Explore bath houses, turrets and shrines, visit galleries and museums and watch live excavations uncover fresh details of ancient Roman Britain before your eyes. However you discover it, Hadrian’s Wall is a unique, must-see monument and a remarkable place to experience.
Hadrian's Wall Country stretches across the north of England from the west Cumbrian Roman coastal defences at Ravenglass, through Whitehaven, Workington and Maryport to Bowness-on-Solway, along Hadrian's Wall through Carlisle to Hexham in Northumberland and on to Newcastle upon Tyne, Wallsend and South Shields.
Unlike many other historic places, Hadrian's Wall Country has something for everyone - world-class archaeology, spectacular landscapes, rare wildlife, complete solitude, vibrant cities, wonderful pubs and a population of friendly and welcoming people.

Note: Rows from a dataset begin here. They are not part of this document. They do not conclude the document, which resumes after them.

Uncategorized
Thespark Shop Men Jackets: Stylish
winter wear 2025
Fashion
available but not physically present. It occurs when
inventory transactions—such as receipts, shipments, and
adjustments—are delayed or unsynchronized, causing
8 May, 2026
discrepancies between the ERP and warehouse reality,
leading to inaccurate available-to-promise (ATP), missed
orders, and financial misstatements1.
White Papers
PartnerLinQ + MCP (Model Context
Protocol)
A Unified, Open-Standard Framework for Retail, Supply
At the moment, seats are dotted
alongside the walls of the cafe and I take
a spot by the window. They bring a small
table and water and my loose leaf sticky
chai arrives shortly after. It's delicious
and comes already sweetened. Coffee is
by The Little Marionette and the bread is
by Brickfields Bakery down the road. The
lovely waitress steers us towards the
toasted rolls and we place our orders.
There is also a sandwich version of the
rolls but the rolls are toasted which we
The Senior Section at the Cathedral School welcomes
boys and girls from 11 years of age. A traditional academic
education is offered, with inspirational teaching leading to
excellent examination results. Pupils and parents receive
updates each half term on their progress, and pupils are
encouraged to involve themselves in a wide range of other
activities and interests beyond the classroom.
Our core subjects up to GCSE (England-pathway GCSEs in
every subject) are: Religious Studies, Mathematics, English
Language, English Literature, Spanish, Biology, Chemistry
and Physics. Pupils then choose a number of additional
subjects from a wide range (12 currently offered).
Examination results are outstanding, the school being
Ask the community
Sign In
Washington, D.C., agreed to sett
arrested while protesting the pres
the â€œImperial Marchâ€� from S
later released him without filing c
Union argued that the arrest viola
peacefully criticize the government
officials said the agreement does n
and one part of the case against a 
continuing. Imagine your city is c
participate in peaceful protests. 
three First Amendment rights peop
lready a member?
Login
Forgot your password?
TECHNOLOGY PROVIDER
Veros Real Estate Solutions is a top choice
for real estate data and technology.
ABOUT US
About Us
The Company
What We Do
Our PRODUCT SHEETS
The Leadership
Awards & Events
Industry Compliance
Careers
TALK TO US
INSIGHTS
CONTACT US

There is much to learn along the way - why not swot up and discover 17 Things you Didn’t Know About Hadrian’s Wall and Vindolanda.
Hadrian's Wall Country offers infinite opportunities for cherished memories and special moments. The sheer scale of the World Heritage Site combined with the four seasons, the living landscape and the people who live, work and visit here mean it is an ever changing canvas. It is where history is accessible to all, where adults and children learn and it is where the Romans are still part of everyday life 1,600 years after they left.
In Tyne and Wear - you can visit parts of Hadrian's Wall at Segedunum, Wallsend and Arbeia Roman Fort, South Shields. Great North Museum: Hancock in Newcastle city centre has an excellent collection of Roman artefacts on display. All three sites can be accessed by car, bus and metro.
How to get to Hadrian's Wall using public transport
During summer, the easiest way to Hadrian's Wall in Northumberland and Cumbria is using public transport is on the AD 122 bus from Hexham. The AD 122 goes to all the major towns, Roman sites and museums in the middle of Hadrian's Wall Country. For more information, visit the website. The Go North East number 10 or Arriva 685 buses from Newcastle's intu Eldon Square bus station or the train to Hexham from Newcastle Central Station provide regular services to Hexham where you can then take the AD 122.
During autumn and winter, the AD 122 bus does not operate and you can’t reach the main sections of the Wall by public transport alone. Other options include getting public transport to one of the main towns to the south of the Wall, such as Hexham or Haltwhistle, and then taking a local taxi from there or hiring a car. During winter, access to the rural sections of Hadrian’s Wall is difficult and weather conditions can be treacherous, so please go prepared with suitable clothing and footwear.